[Dataset entries]
--
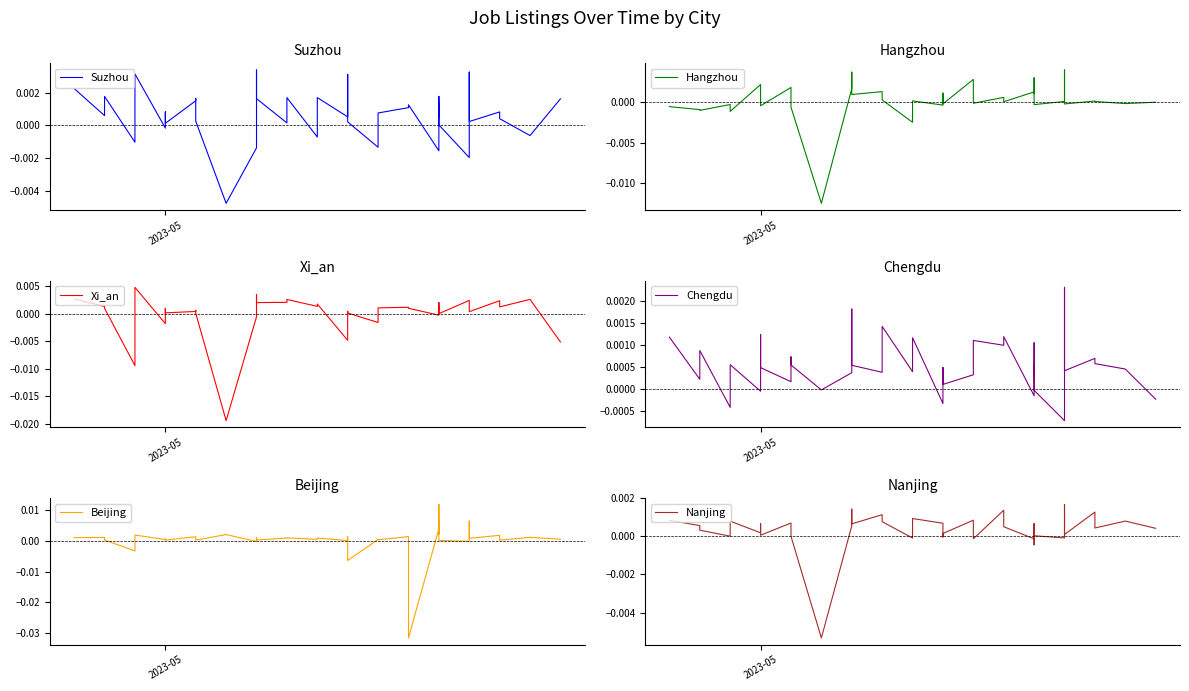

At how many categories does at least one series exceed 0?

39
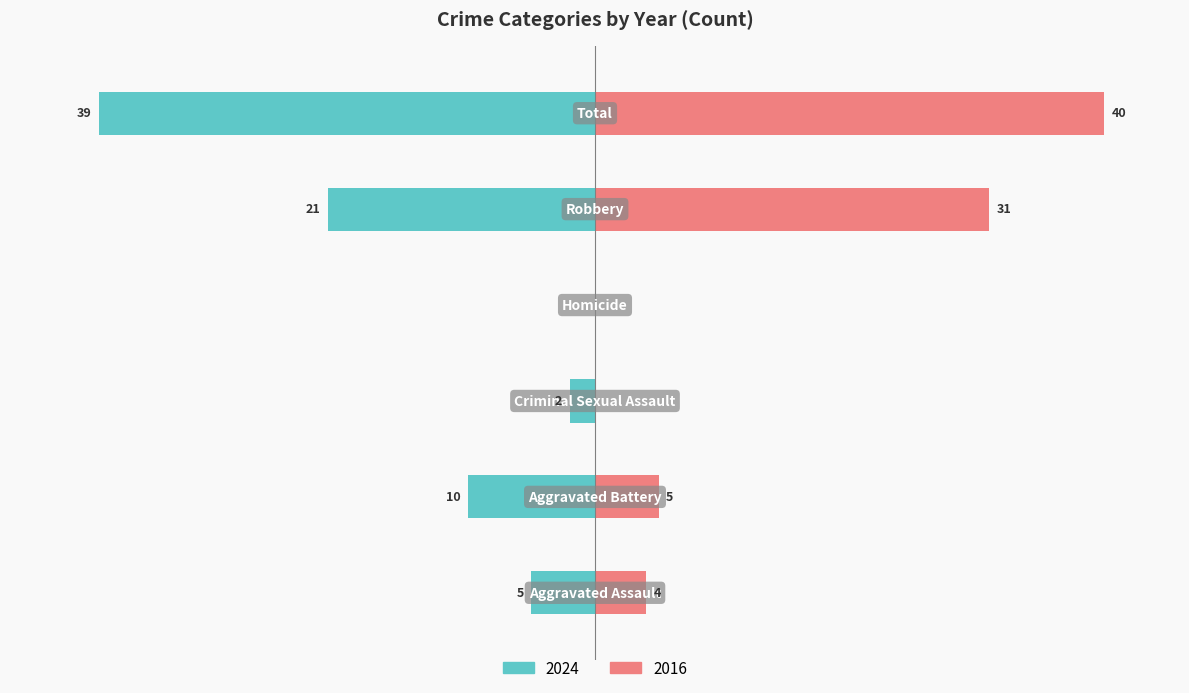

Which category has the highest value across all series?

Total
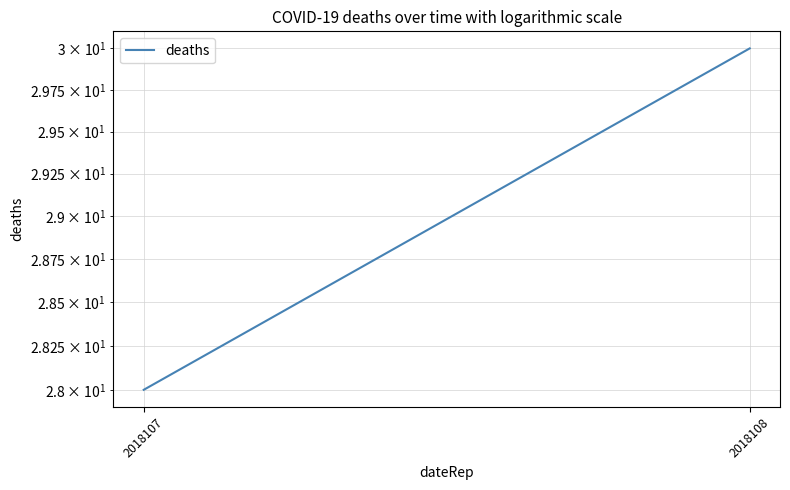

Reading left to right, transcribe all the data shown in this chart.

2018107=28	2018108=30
--
## The problem:
Find each line in the listing above that contains the word "series", and copy those lines out in full.

## Solution to this problem:
At how many categories does at least one series exceed 0?
Which category has the highest value across all series?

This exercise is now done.